Privileged Access - “Break-Glass” Design
October 21, 2025
Privileged access “break-glass” design
Design a last-resort path to restore control without creating a standing backdoor.
TL;DR: Keep one narrow, offline-verifiable path for emergency admin access. Make it opt-in, short-lived, multi-party, and fully logged. Store credentials out of band. Test it every month. Kill it fast after use.
What “break-glass” means
Emergency-only elevation used when normal privileged access paths are unavailable or unsafe. It restores command and control during outages, ransomware, or identity provider failure.
Design goals
Security
- No standing trust or always-on accounts
- Out-of-band credential custody
- Two-person integrity for activation
- Shortest possible duration and scope
Reliability
- Works when SSO, MFA, or PAM is down
- Offline-verifiable procedures
- Documented runbooks, practiced often
- Clear ownership and paging
Reference architecture
Minimal viable pattern
- Accounts: Pre-provision disabled emergency admin roles in each critical domain (cloud roots, IdP break-glass, hypervisor mgmt, backups, CI/CD).
- Credentials: Store split knowledge secrets in two independent HSM-backed vaults. Require quorum to reconstruct.
- Devices: Keep two clean-room laptops with full-disk encryption, no EDR dependency, and offline configuration media.
- Paths: Separate “resilience plane” network with bastion, dedicated DNS, and restricted egress. No shared creds with production.
- Controls: Activation via out-of-band comms, change ticket, and time-bound policy that auto-expires.
- Evidence: Append all steps and decisions to an immutable log. Anchor daily hash externally.
Activation flow
| Step | Who | Control | Output |
|---|---|---|---|
| Declare emergency | Incident Commander | SEV-1 playbook, ticket, paging | Incident ID |
| Authorize use | Two executives | Two-person approval, callback verification | Signed approval record |
| Reconstruct secret | Custodians A+B | Separate vaults, audit cameras | Time-limited credential |
| Enable account | Responder | Just-in-time role, max TTL 60–120 min | Active session |
| Perform action | Responder | Screen capture, command logging | Change set applied |
| Revoke and rotate | Responder | Auto-expire, rotate secrets, disable account | Access removed |
| Review | IR + GRC | Immutable log, lessons, improvements | Postmortem |
Technical controls checklist
Identity
- Break-glass roles pre-scoped to least privilege
- Default disabled, activation via policy toggle
- No federation dependency for login path
- Out-of-band MFA tokens stored sealed
Credentials
- Quorum-based retrieval (e.g., 2-of-3 shares)

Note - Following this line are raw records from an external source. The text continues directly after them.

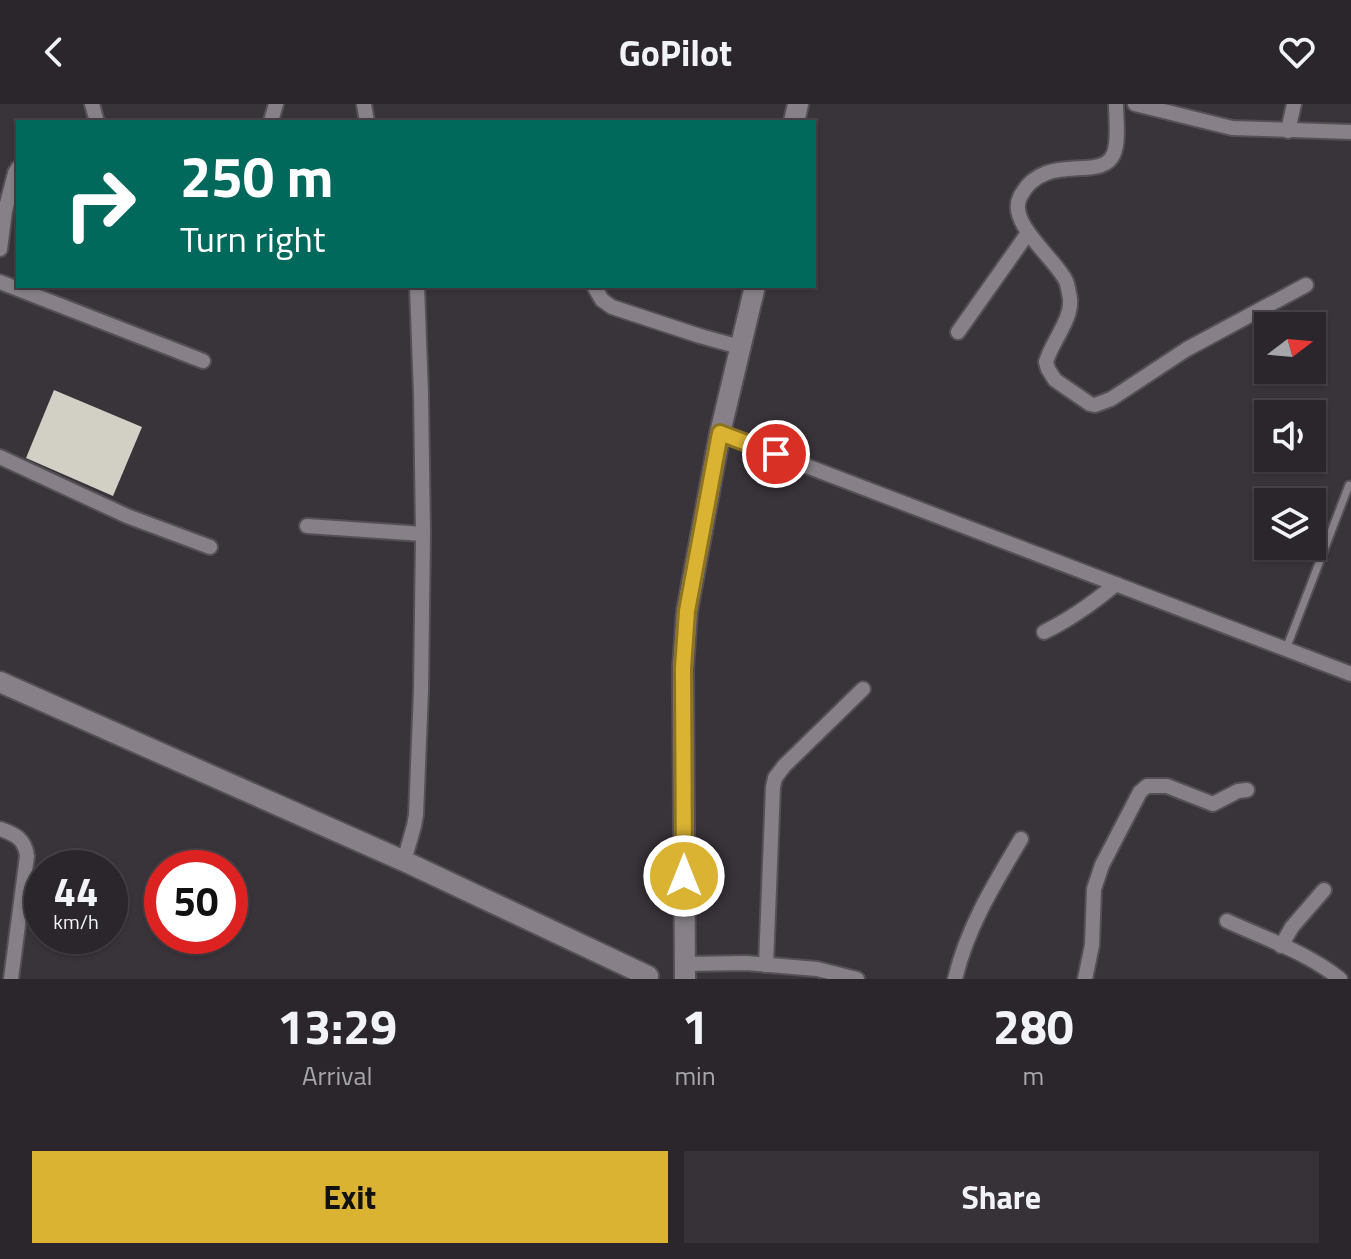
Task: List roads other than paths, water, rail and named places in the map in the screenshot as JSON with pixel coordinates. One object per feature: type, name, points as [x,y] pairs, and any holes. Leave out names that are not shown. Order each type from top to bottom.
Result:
[{"type":"street","points":[[1116,104],[1116,143],[1110,161],[1102,166],[1044,173],[1034,179],[1020,196],[1017,205],[1019,217],[1028,233],[1066,280],[1070,294],[1070,305],[1046,362],[1055,380],[1090,404],[1111,399],[1187,349],[1306,285]]},
{"type":"street","points":[[1135,104],[1232,128],[1351,132]]},
{"type":"street","points":[[1288,131],[1294,104]]},
{"type":"street","points":[[0,249],[5,211],[16,171]]},
{"type":"street","points":[[958,332],[1028,233]]},
{"type":"street","points":[[0,282],[203,361]]},
{"type":"street","points":[[404,861],[416,815],[421,691],[423,534],[417,288]]},
{"type":"street","points":[[595,288],[602,300],[612,307],[740,347]]},
{"type":"street","points":[[684,972],[683,668],[687,611],[720,433],[755,288]]},
{"type":"street","points":[[720,433],[1351,674]]},
{"type":"street","points":[[0,457],[127,516],[210,547]]},
{"type":"street","points":[[307,526],[423,534]]},
{"type":"street","points":[[1044,632],[1088,607],[1116,584]]},
{"type":"street","points":[[0,682],[404,861],[646,978],[746,963],[817,969],[857,979]]},
{"type":"street","points":[[766,965],[770,815],[775,778],[863,689]]},
{"type":"street","points":[[1085,979],[1092,945],[1094,889],[1102,865],[1140,792],[1147,786],[1167,786],[1213,804],[1238,791],[1247,790]]},
{"type":"street","points":[[0,829],[21,840],[27,856],[11,979]]},
{"type":"street","points":[[955,979],[961,953],[975,921],[1021,839]]},
{"type":"street","points":[[1281,946],[1292,927],[1324,890]]},
{"type":"street","points":[[1227,921],[1331,971],[1340,979]]},
{"type":"lane","points":[[1286,649],[1349,485]]}]
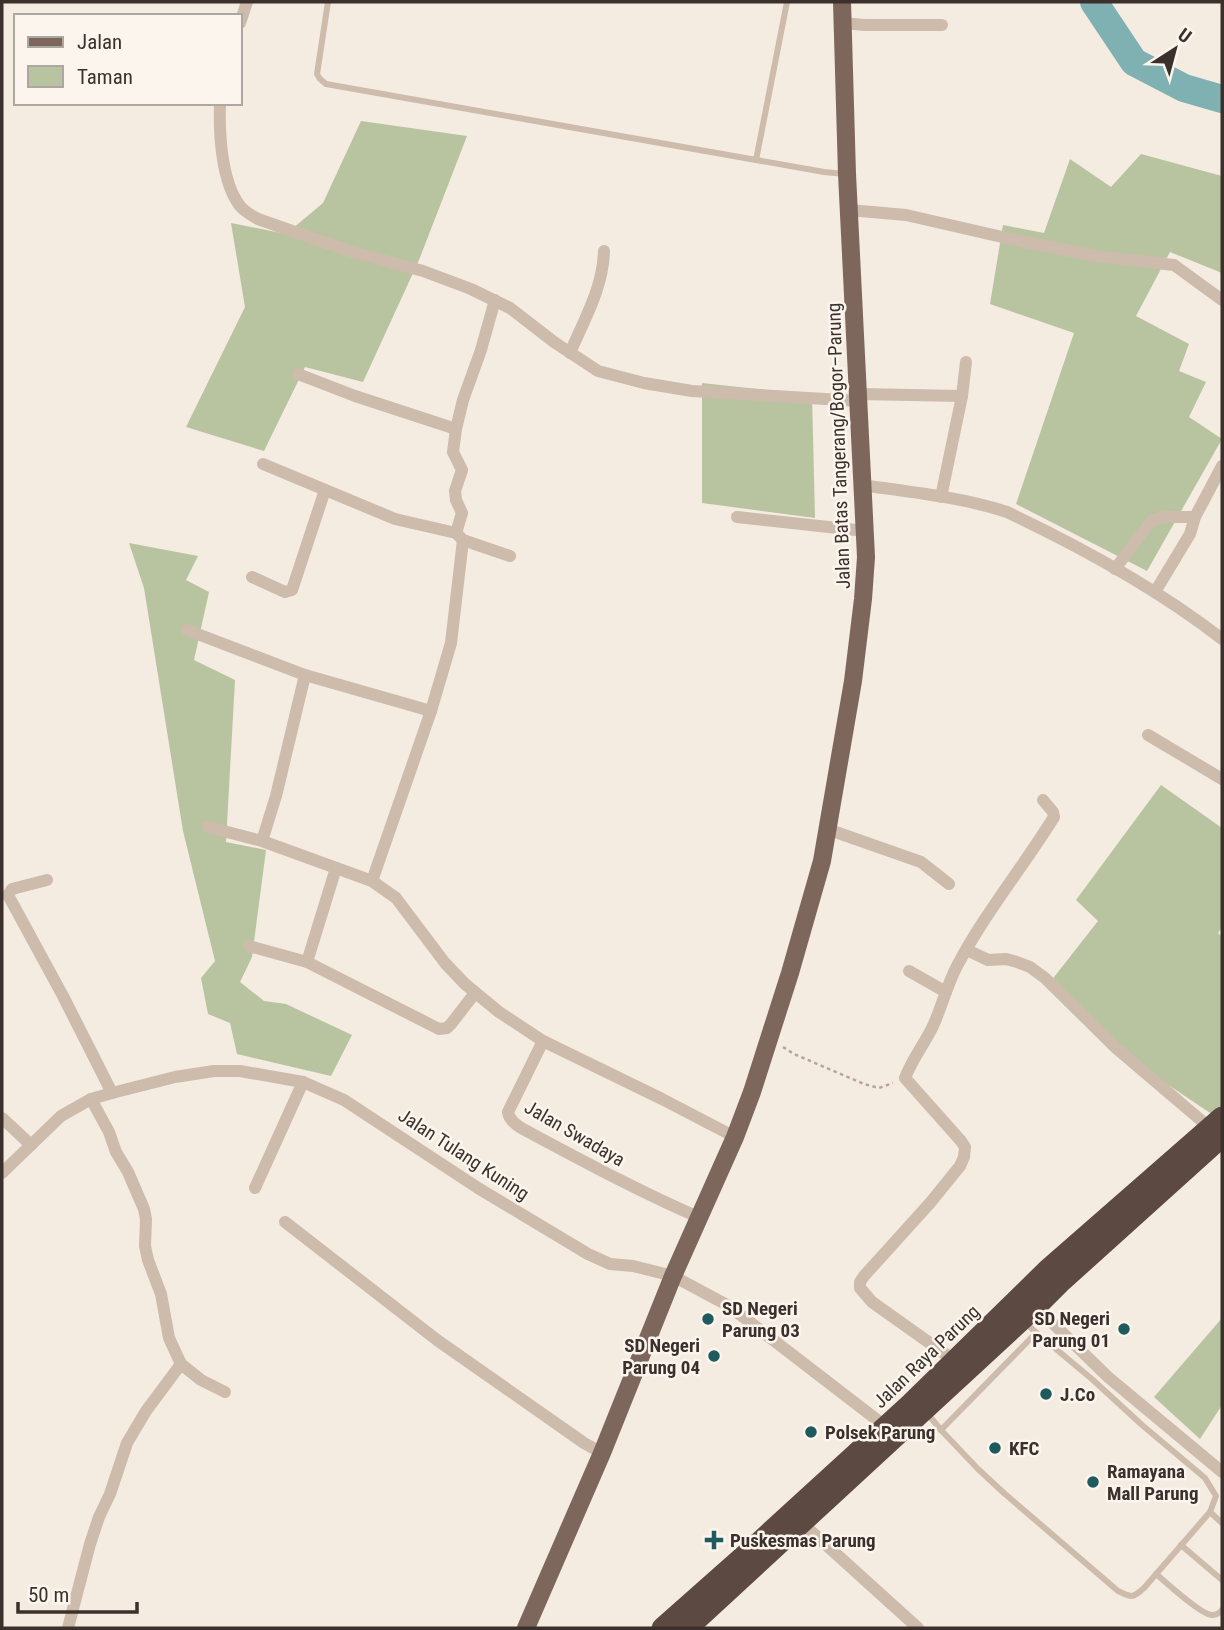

- Short TTL passwords or ephemeral keys
- Immediate rotation after use
- No reuse across planes or tenants
Access path
- Dedicated bastion with allowlist rules
- Command logging on bastion and target
- Break-glass security group with time lock
- Emergency DNS and IdP fallback documented
Monitoring & evidence
- Immutable log of approvals, tokens, and commands
- Out-of-band alert to executives on activation
- Video capture on custodian stations
- Daily hash anchored to public chain or TSA
Testing cadence
Drills that keep it real
- Monthly tabletop: IdP outage and ransomware scenarios
- Quarterly live test: full path from approval to revoke
- Credential fire drill: recover from vaults without production SSO
- Evidence check: verify the ledger and external anchors
Plain words
Keep one safe door for bad days. Two people must agree to open it. It closes itself fast. Everything is written down where no one can quietly change it. Practice until it is boring.
Minimal ledger entry
— included for trust
Why this block is included
{
"event": "break_glass_activation",
"incident_id": "INC-2025-10-21-042",
"scope": ["aws:org:prod-landing", "idp:admin-fallback"],
"reason": "idp-outage",
"approved_by": ["CISO", "VP-Engineering"],
"credential_source": ["vault-a:share1", "vault-b:share2"],
"ttl_minutes": 90,
"bastion": "resilience-bastion-01",
"timestamp": "2025-10-21T17:05:12Z",
"prev_hash": "b5f1...0a",
"sha3_256": "7a9c...55",
"sig": "dilithium3:base64..."
}
FAQ
PAM and JIT are first choice. Break-glass is for when those controls are down or compromised.
One per critical control plane. Keep them disabled and scoped tightly.
Two-person approval, out-of-band verification, and real-time executive alerts reduce that risk. Evidence trails enable fast response.
As short as possible. Target 60–120 minutes with auto-expiry and forced rotation.
Takeaway: one narrow, testable emergency path. Two-person control. Short life. Full evidence.